Data below Block Start

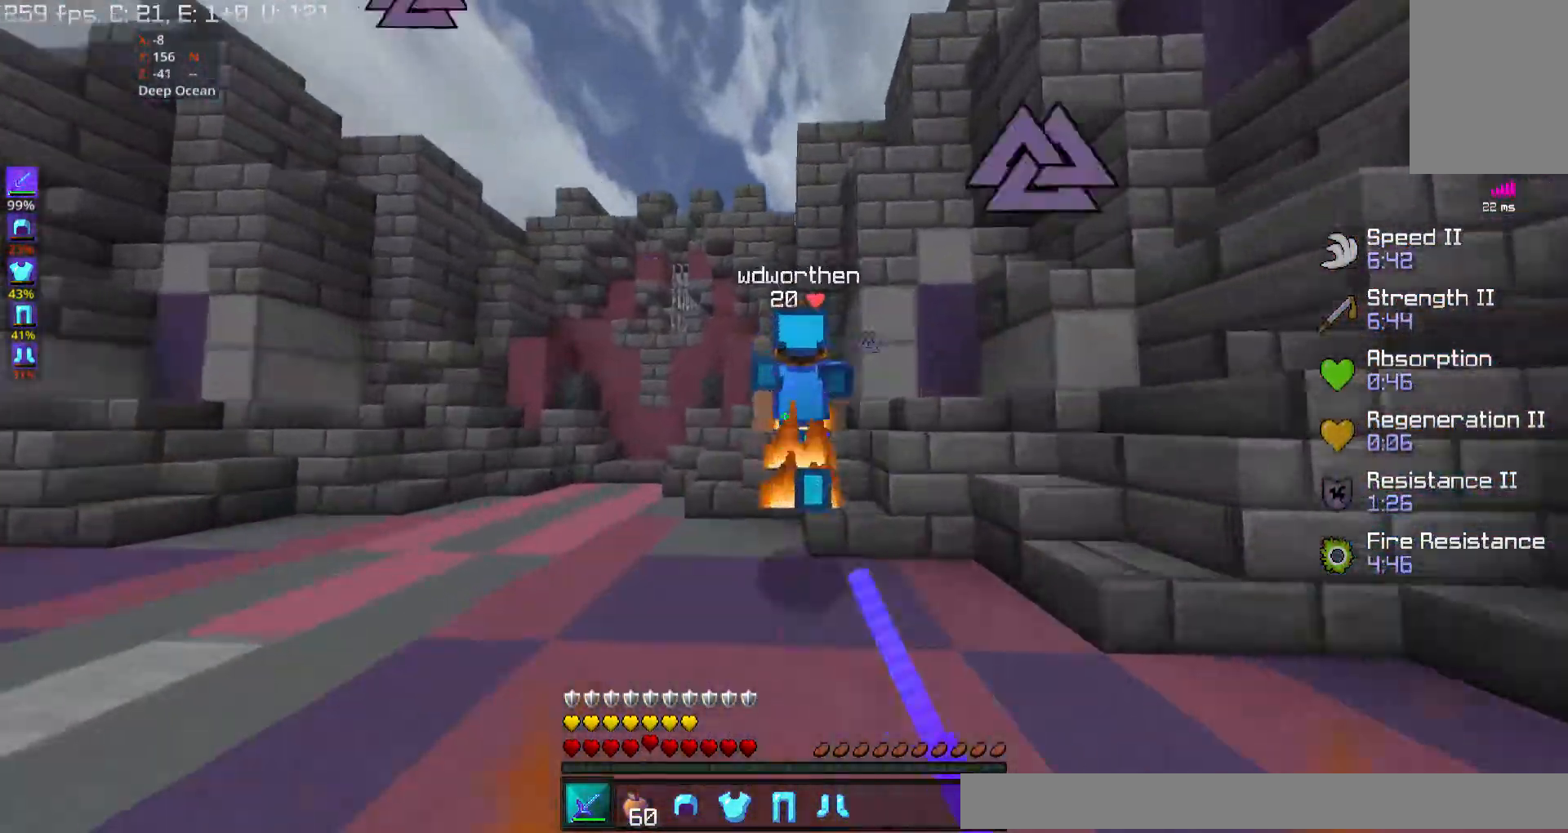
{"keys": ["s", "space"], "mouse": []}
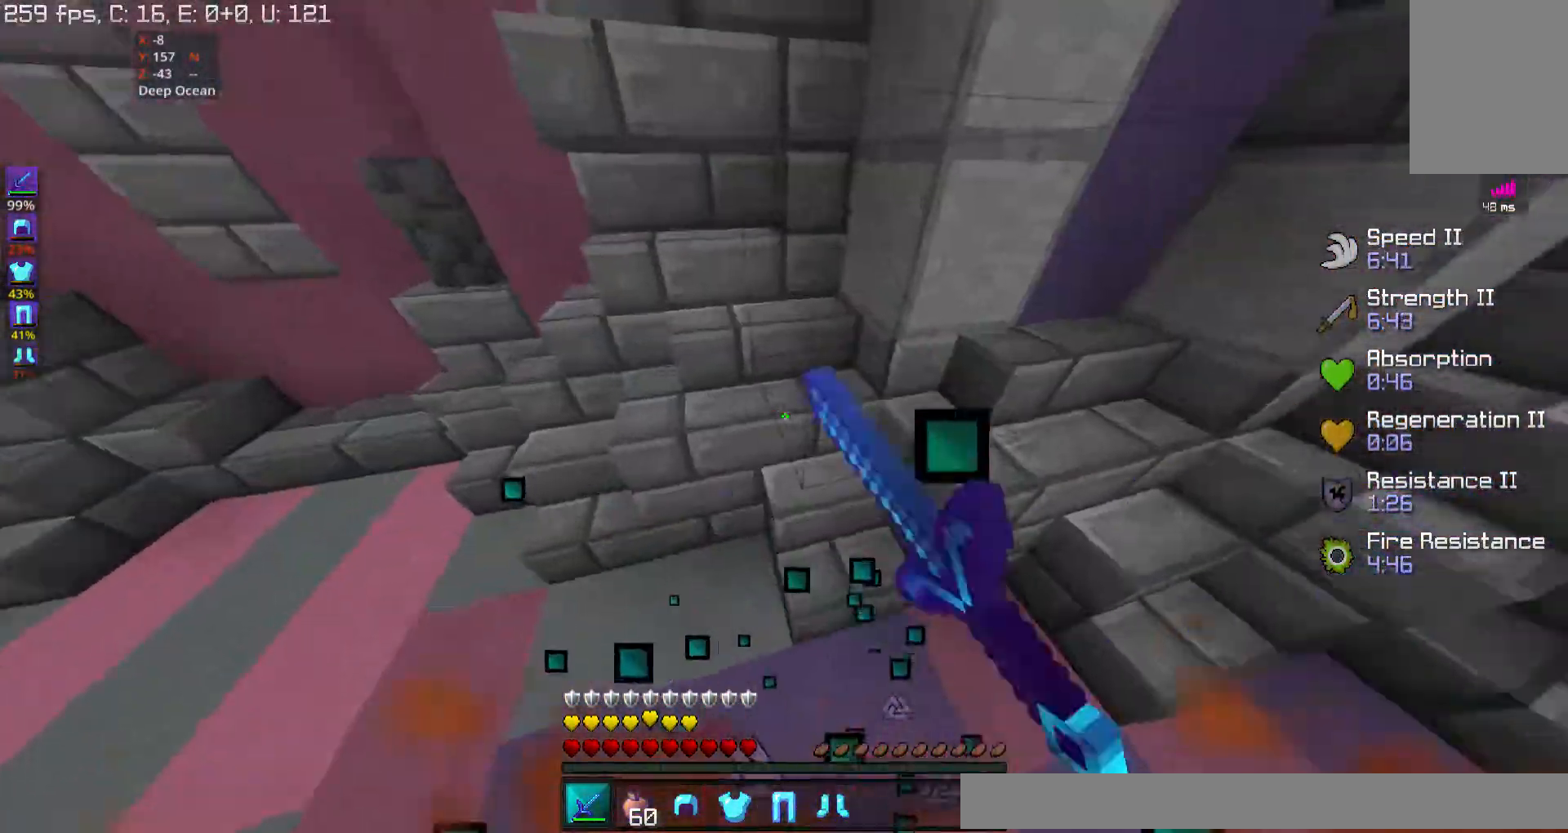
{"keys": ["d", "space", "w"], "mouse": ["left"], "events": [[100, "mouse_left", "down"], [133, "mouse_left", "up"], [300, "d", "down"], [300, "mouse_left", "down"], [367, "mouse_left", "up"], [400, "s", "up"], [467, "w", "down"], [500, "mouse_left", "down"]]}
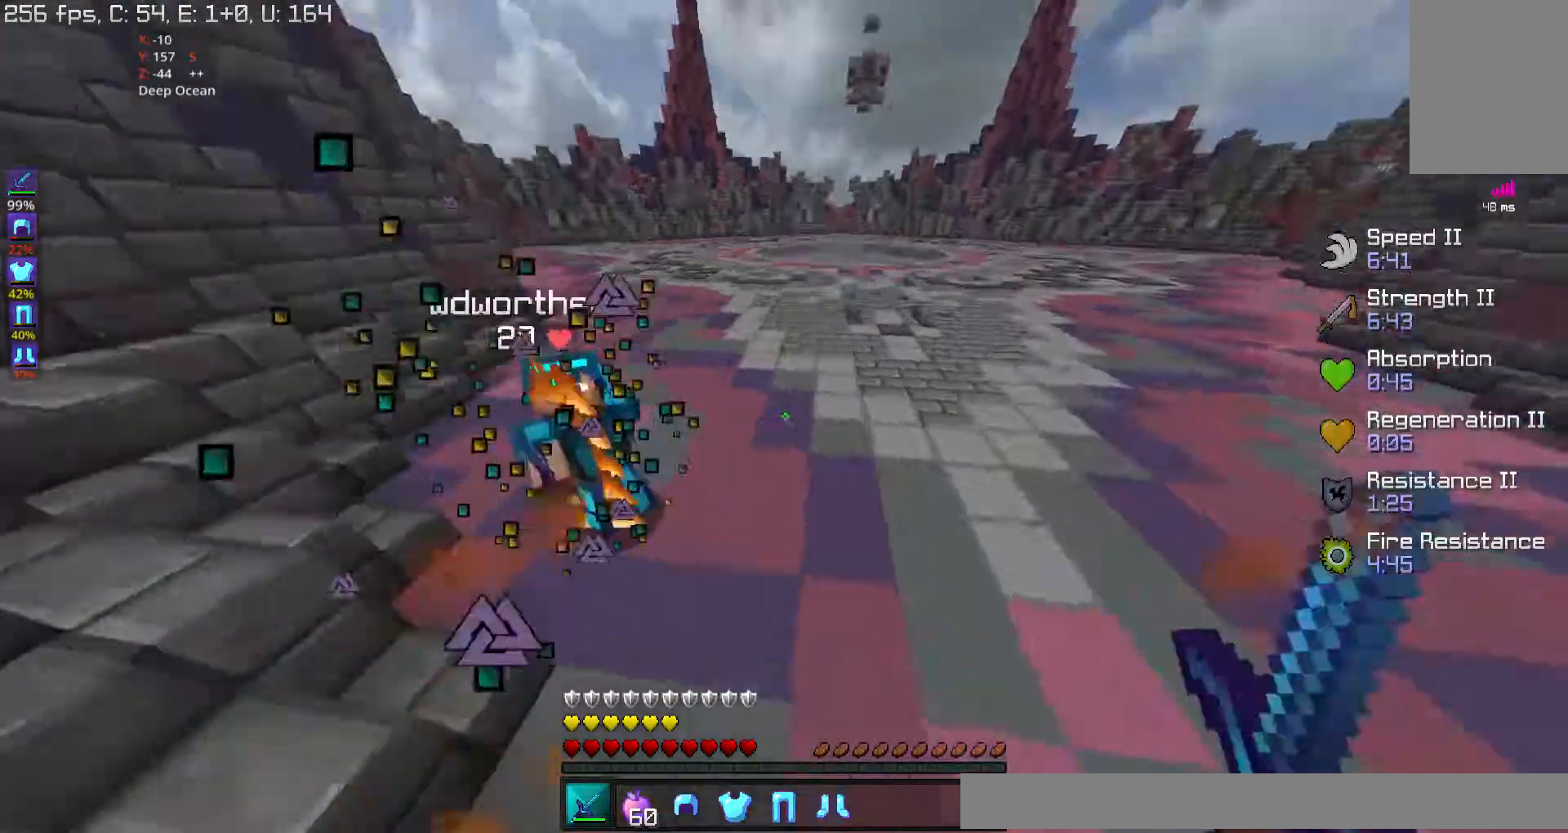
{"keys": ["d", "w"], "mouse": [], "events": [[67, "mouse_left", "up"], [133, "space", "up"], [200, "mouse_left", "down"], [267, "mouse_left", "up"], [333, "mouse_left", "down"], [400, "mouse_left", "up"]]}
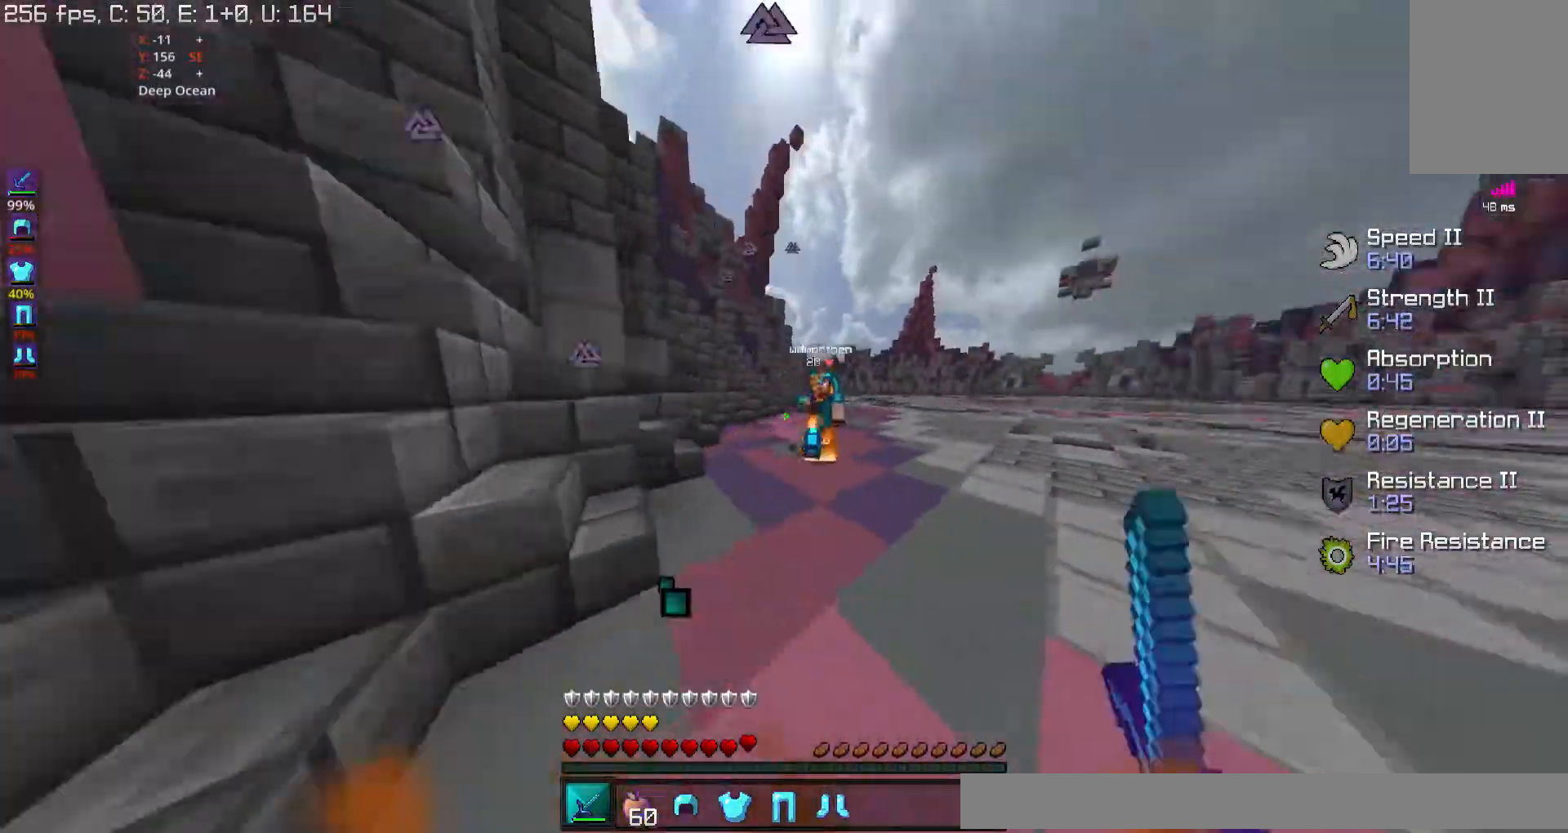
{"keys": ["d", "w"], "mouse": ["right"], "events": [[300, "mouse_left", "down"], [300, "mouse_right", "down"], [367, "mouse_left", "up"], [367, "mouse_right", "up"], [433, "mouse_left", "down"], [500, "mouse_left", "up"], [500, "mouse_right", "down"]]}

Data below Block End

**The problem:** Transcribe all the lines above exactly; any image among them is skipped.

**Output for this exercise:**
{"keys": ["s", "space"], "mouse": []}
{"keys": ["d", "space", "w"], "mouse": ["left"], "events": [[100, "mouse_left", "down"], [133, "mouse_left", "up"], [300, "d", "down"], [300, "mouse_left", "down"], [367, "mouse_left", "up"], [400, "s", "up"], [467, "w", "down"], [500, "mouse_left", "down"]]}
{"keys": ["d", "w"], "mouse": [], "events": [[67, "mouse_left", "up"], [133, "space", "up"], [200, "mouse_left", "down"], [267, "mouse_left", "up"], [333, "mouse_left", "down"], [400, "mouse_left", "up"]]}
{"keys": ["d", "w"], "mouse": ["right"], "events": [[300, "mouse_left", "down"], [300, "mouse_right", "down"], [367, "mouse_left", "up"], [367, "mouse_right", "up"], [433, "mouse_left", "down"], [500, "mouse_left", "up"], [500, "mouse_right", "down"]]}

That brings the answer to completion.